Umfrage: nur 19 Prozent der Deutschen könnten sich vorstellen, als Lehrer zu arbeiten
Eine Umfrage des Institutes Allensbach kam zu dem Ergebnis, dass sich lediglich 18 Prozent der Deutschen vorstellen können, an einer Schule zu unterrichten. Vermutlich liegt der Grund für die schlechte Einstellung an der Tatsache, dass sich Lehrer täglich größten Herausforderungen stellen müssen. Im Vergleich zu früheren Jahren zeigt sich, dass die Balance zwischen Eltern, Schülern, Politikern und Lehren oftmals schwer zu halten ist.
Lärmende Schüler rasen durch das Schulgebäude, ein enormer Lärmpegel muss als gegeben hingenommen werden. Zunehmende familiäre Probleme bereiten dem Nachwuchs Konzentrationsschwierigkeiten und damit schlechte Noten, die ein Lehrer zwangsläufig geben muss. Mit den schlechten Schulergebnissen der Kinder häufen sich die Elternbeschwerden, die neuerdings oftmals vor Gericht enden. Zudem unterstützt auch die Politik nicht ausreichend, so dass notwendige Reformen nicht mal im Ansatz angegangen werden können.

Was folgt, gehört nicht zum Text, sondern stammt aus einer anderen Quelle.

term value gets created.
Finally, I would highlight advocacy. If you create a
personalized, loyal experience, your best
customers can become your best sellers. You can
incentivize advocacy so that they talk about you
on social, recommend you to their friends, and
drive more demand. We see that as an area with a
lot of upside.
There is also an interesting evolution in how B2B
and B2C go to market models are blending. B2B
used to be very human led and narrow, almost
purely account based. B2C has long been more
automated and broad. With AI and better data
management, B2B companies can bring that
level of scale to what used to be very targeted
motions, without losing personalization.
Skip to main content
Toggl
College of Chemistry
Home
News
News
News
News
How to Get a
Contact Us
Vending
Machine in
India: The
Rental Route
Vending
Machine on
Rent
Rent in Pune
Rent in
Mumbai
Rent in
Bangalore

Die Liste der Herausforderungen, denen ein Lehrer heutzutage gegenüber steht, ist lang. Das ist offensichtlich der Grund, warum sich lediglich 18 Prozent der Deutschen vorstellen können, an einer Schule zu unterrichten. Das ergab eine Umfrage des Institutes Allensbach. Im Vergleich zu früheren Jahren zeigt sich, dass die Balance zwischen Eltern, Schülern, Politikern und Lehren oftmals schwer zu halten ist.

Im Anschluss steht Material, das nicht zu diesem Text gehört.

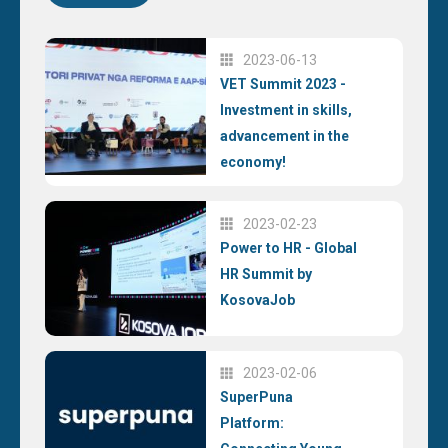
2023-06-13
VET Summit 2023 -
Investment in skills,
advancement in the
economy!
2023-02-23
Power to HR - Global
HR Summit by
KosovaJob
2023-02-06
SuperPuna
Platform:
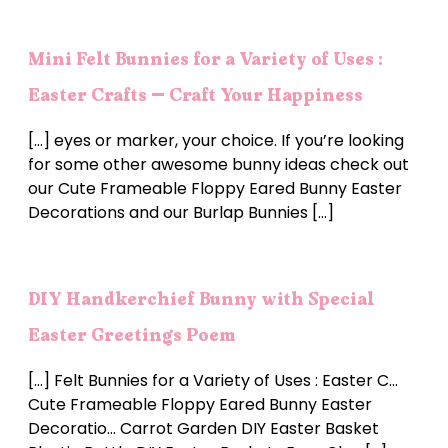
Mini Felt Bunnies for a Variety of Uses :
Easter Crafts – Craft Your Happiness
[…] eyes or marker, your choice. If you’re looking
for some other awesome bunny ideas check out
our Cute Frameable Floppy Eared Bunny Easter
Decorations and our Burlap Bunnies […]
DIY Handkerchief Bunny with Special
Easter Greetings Poem
[…] Felt Bunnies for a Variety of Uses : Easter C…
Cute Frameable Floppy Eared Bunny Easter
Decoratio… Carrot Garden DIY Easter Basket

Parallel dazu gelangt eine andere Allensbach-Studie zu dem Schluss, dass von 500 befragten Lehrern 71 Prozent Spaß in ihrem Job haben. Immerhin 21 Prozent der Lehrer bekannten, dass sie Frust empfinden. Als Hauptgrund, Spaß am Unterrichten zu haben, gaben die meisten an, Freude an der Arbeit mit Kindern zu besitzen. Derzeit ist die Nachfrage nach Stellen am Gymnasium höher als der Bedarf. Obwohl stets der hohe Ausfall an Unterrichtsstunden beklagt wird.